E quem está por cima dessa reforma do ensino nesses
países pobres? É a entidade chamada Banco Mundial. É um currículo frágil,
enfraquecido. É como se dissesse: pobre não precisa grande coisa, apenas coisinhas
de português, matemática, para melhorar a competência, e para preparar
consumidores.
O sistema capitalismo mudou seu sistema de
funcionar. Hoje existe muita produção, tecnologia que produz uma imensidão de
produtos, que precisam de consumidos. Hoje você tem iogurte de 1,99, para pobres,
e de 10 reais. Essa escola que estou descrevendo aqui serve para três
coisas: preparar o menino para uma
empregabilidade precária, preparar consumidores e para preparar usuários para
as tecnologias digitais.
"Doutrina da Dama de Ferro defende o individual"
Estou propondo uma resistência. O que seria uma
escola diferente do que essa que está sendo posta em prática no País? Que tipo
de sociedade e que tipo de educação nós queremos? Façam uma reflexão: para que
serve a escola? Qual o sentido que as crianças tem indo à escola?
Temos basicamente duas maneiras de ver a sociedade.
Uma delas é por meio da competência individual, do papel empreendedor, da concorrência,
do ensino individualista. Esta visão de sociedade é muito bem descrita por uma
senhora que foi Primeira Ministra da Inglaterra, Margaret Tatcher, chamada de “A
Dama de Ferro”, que impôs no país o neo-liberalismo, que é a doutrina que
defende o individual, em que as pessoas só querem saber de resolver seu
interesse pessoal. “Não existe essa coisa de sociedade, o que há e sempre
haverá são indivíduos”, afirmava Tatcher.
Outro projeto é o foco na sociedade, no projeto
coletivo, na inclusão, no cidadão participativo, na inclusão de todos, projeto
em que você faz um escola que se define como democrática mas no sentindo de
possibilitar ensino de qualidade, acesso aos conhecimentos e desenvolvimento
das capacidades intelectuais.
"Uma escola para
formação cultural e científica"
Proponho,
portanto, esse segundo modelo, uma escola para formação cultural e científica,
baseada no conhecimento e no desenvolvimento cognitivo, afetivo e moral dos
alunos, articulada com a diversidade social e cultural dos alunos. Não vou desconhecer as condições sociais
histórias e concretas dos meninos no seu cotidiano.
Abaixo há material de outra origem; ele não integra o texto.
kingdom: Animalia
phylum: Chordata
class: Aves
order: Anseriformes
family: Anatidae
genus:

Defendo a escolarização igual para sujeitos
diferentes. Não podemos separar igualdade diferença. Não podemos privilegiar
diferença em prejuízo da igualdade, porque isso é praticar injustiça. Porque
Paulo é diference ele tem de ter ensino ruim, fraco? Precisamps promover
interfaces pedagógicas e as formas do conhecimento local e cotidiano. Relação
dos conhecimentos científico, da escola, e conhecimento do cotidiano que as
crianças trazem da sua situação de vida. Concluo afirmando que nosso trabalho,
como professores, é um caminho de duplo movimento. Conhecimentos históricos das
crianças, da experiência cotidiana, devem ser retrabalhados pelas professores
na escolas e, dessa forma, os alunos retornam às suas práticas culturais com
compreensão ampliada.
Bibliografia: mais detalhes
sobre o pensamento do professor José Carlos Libâneo estão publicados nos seus
principais livros, “Democratização da Escola Pública – A Pedagogia
Crítico-social dos Conteúdos”, “Didática” e “Pedagogia e Pedagogos, para quê?”